WHEN ex-airport boss Graham Slater decided on a complete change of career and set up a bookshop in a spare room at the 200-year-old family home at the North Yorkshire moors village of Gillamoor, experts told him it would take five years to show signs of becoming established.
That was three years ago, and today the multi-facted venture has proved so successful that it has been named Village Shop of the Year by Yorkshire Independent Grocers.
Gillamoor had been without a shop for 30 years when Graham and his wife Jo opened the business, initially armed with a thousand second-hand paperbacks.
Shelves he retrieved for under a fiver from a shop in Kirkbymoorside which was closing are now laden with everything from groceries and organic wines to locally-produced jam, confectionery and dairy produce.
In every corner of the packed little shop are to be found goods to keep Gillamoor residents and its many tourists, self-sufficient.

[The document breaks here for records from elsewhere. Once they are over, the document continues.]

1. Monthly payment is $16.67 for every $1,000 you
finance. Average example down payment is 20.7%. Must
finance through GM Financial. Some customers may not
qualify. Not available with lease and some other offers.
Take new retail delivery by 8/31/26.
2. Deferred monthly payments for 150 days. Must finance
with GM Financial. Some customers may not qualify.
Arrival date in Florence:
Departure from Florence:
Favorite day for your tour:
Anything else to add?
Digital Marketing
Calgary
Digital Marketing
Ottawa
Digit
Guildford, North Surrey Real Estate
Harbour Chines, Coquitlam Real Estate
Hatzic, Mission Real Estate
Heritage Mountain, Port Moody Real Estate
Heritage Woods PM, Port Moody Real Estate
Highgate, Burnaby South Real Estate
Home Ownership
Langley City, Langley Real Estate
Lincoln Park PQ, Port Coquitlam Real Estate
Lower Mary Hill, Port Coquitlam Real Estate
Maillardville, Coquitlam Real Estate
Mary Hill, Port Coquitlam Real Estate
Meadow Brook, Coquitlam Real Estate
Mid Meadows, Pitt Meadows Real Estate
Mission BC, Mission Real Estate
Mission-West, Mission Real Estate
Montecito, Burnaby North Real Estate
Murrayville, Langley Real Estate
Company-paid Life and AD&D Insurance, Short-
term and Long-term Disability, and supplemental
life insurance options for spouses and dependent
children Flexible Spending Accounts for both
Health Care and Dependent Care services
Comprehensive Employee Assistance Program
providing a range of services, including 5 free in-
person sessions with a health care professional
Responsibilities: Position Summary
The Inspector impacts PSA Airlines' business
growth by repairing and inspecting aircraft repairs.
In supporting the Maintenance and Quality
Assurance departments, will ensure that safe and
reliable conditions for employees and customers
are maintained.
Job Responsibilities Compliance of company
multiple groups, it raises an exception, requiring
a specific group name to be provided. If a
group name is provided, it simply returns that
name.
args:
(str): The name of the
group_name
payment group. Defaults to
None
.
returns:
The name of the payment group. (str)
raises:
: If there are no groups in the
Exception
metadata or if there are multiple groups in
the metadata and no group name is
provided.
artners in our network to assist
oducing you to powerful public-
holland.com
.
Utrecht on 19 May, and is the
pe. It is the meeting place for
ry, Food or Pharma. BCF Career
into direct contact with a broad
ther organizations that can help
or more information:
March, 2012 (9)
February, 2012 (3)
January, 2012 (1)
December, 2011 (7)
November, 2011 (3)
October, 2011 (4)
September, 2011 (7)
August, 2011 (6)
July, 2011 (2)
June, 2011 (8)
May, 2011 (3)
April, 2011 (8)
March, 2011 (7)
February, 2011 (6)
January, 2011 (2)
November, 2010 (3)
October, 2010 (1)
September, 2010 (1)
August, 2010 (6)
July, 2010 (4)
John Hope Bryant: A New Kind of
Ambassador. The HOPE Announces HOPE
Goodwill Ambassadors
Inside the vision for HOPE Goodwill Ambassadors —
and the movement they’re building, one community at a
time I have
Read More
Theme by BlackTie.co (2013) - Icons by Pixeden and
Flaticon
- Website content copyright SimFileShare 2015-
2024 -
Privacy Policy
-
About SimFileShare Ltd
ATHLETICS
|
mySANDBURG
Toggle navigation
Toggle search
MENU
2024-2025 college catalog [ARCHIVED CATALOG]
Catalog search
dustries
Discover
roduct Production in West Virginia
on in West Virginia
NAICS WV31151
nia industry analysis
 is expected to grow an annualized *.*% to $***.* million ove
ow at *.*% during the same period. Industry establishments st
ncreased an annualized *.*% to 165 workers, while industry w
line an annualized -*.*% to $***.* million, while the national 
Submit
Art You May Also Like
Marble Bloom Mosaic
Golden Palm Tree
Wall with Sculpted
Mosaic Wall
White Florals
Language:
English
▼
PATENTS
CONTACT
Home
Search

"We are a classic village shop with a few extras. We sell a little of everything, while our grocery and wine sections are split 50-50 between conventional goods and organic," said Graham, a Staffordshire man who moved with his Yorkshire-born wife to Gillamoor after a career running an airport and working at RAF Fylingdales.
The shop not only provides the couple and their two children with a modest living - "We're never going to be millionaires!" - but it also helps support 30 other small businesses in and around the North Yorkshire Moors who supply goods to sell in the shop.
"I'd never had any experience in retailing but I got some good tips by watching all the repeats of Ronnie Barker in the television series 'Open All Hours'," said Graham.
"It's great fun after being in a stressful job," he added. "Jo and I talked about setting up a shop over a bottle or two of wine one night and it still seemed a good idea when we recovered from our hang-overs the following morning so we decided to have a go."
Graham has explored every avenue to make sure the shop is a success. He even writes and sells details of walks around the string of beauty-spot villages of Gillamoor - famous for its "Surprise View" of the panoramic scenery on a sharp bend just outside the village - Fadmoor and Farndale and delivers groceries to the neighbouring villages.
"Our growth rate has greatly exceeded our expectations - in excess of 100pc each year," said Graham.
"People ask why we have succeeded when other shops are closing. I really don't know. But if someone were to ask where we got the idea from, I would be able to reply with confidence - "two bottles of cabernet-sauvignon!"
Customers, many of them tourists from all parts of the country, have given the village shop their thumbs-up with such comments as "This shop is the best thing to happen around here for years" and "You have a better selection of organic wines than Sainsbury's".